My motor design is based on a 10p/9s yokeless double-rotor axial motor. The frame is held together by three 1/4" bolts with a 1/4" bolts as the shaft. I'm using 26 gauge magnet wire from McMaster, which makes winding coils a pain cause it has to have so many windings. So far, I've used a typical coil for each stator mount with about 200~ coils on each. I made a 1P serpentine winding to use and that made the motor run quite happy as well. I liked that winding much more since I could just create a giant loop and then slot it into place, but I saw Halback Hero's post where he used litz wire to create a layered serpentine coil and I'm very interested into working towards that, with the addition of metal slots for some extra torque if the weight is justified. I'm using M3 screws to bolt the typical stator coils to the frame for structural support and for a bit of iron in the electromagnet. My magnets are 30x10 mm which seem to be a lot more rectangular than most of the magnets I've seen used on here. My model includes an ability to rotate the magnets to 45 degrees. a previous model had a great success with that and i wanted to try angled vs un-angled on this motor as well. The air gaps are a bit extreme, most staying around 1mm airgap between the stator edges and then another 2mm due to the pla stator plate that it's built onto.
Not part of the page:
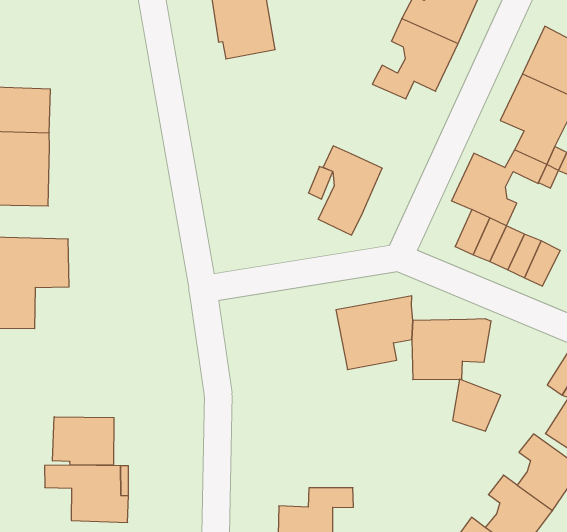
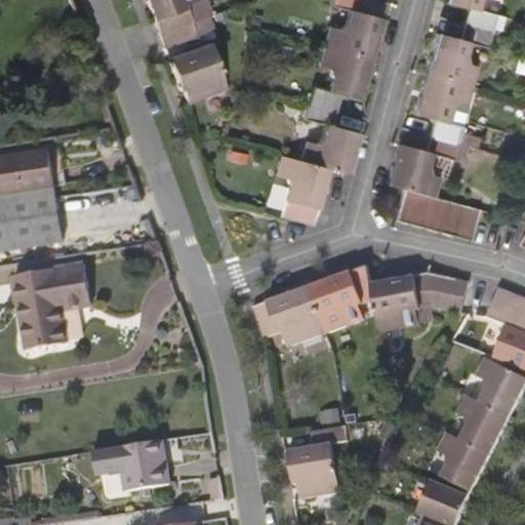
building: none -> [300,100,359,172]
building: none -> [254,285,327,345]
building: [453,379,501,431] -> [435,273,470,311]
building: [53,417,114,465] -> none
The Rotor (100 mm diameter)
there are screws on either side of the rotor holding the grey motor coverplates to the stator, as well as ensuring the rotors don't slip. There's plenty of magnetic attraction between them to hold it steady without it.
The Stator (with 1 coil)
The Whole Motor
These are all from OnShape, which is a free cloud CAD software I found which is really helpful since i switch computers throughout the day.
I have a custom ESC that runs on hall effect sensors, it's currently on a breadboard as i got too eager on my perf board and packed it too tightly. I'm aiming to create a microcontroller board for each motor on the tilt rotor so they can be plug and play rotors instead of having to adjust setting in the flight controller. My power supply comes from a 0V-48V 10amp power box which is set to 12V to mimic the nimh pack I have.. A previous 3P motor had gotten to about 2-3k rpm at 12V per my Arduino code. I've been meaning to put together a test stand to measure torque using an arm and a load cell.
I'm currently printing this version, but I forgot to add the mounting for the hall effect board under the shaft on the bottom bracket, which is the piece I started printing this morning before I left for work. I'll get that redesigned and work on coding in that AS5600 into the testbed micro-controller.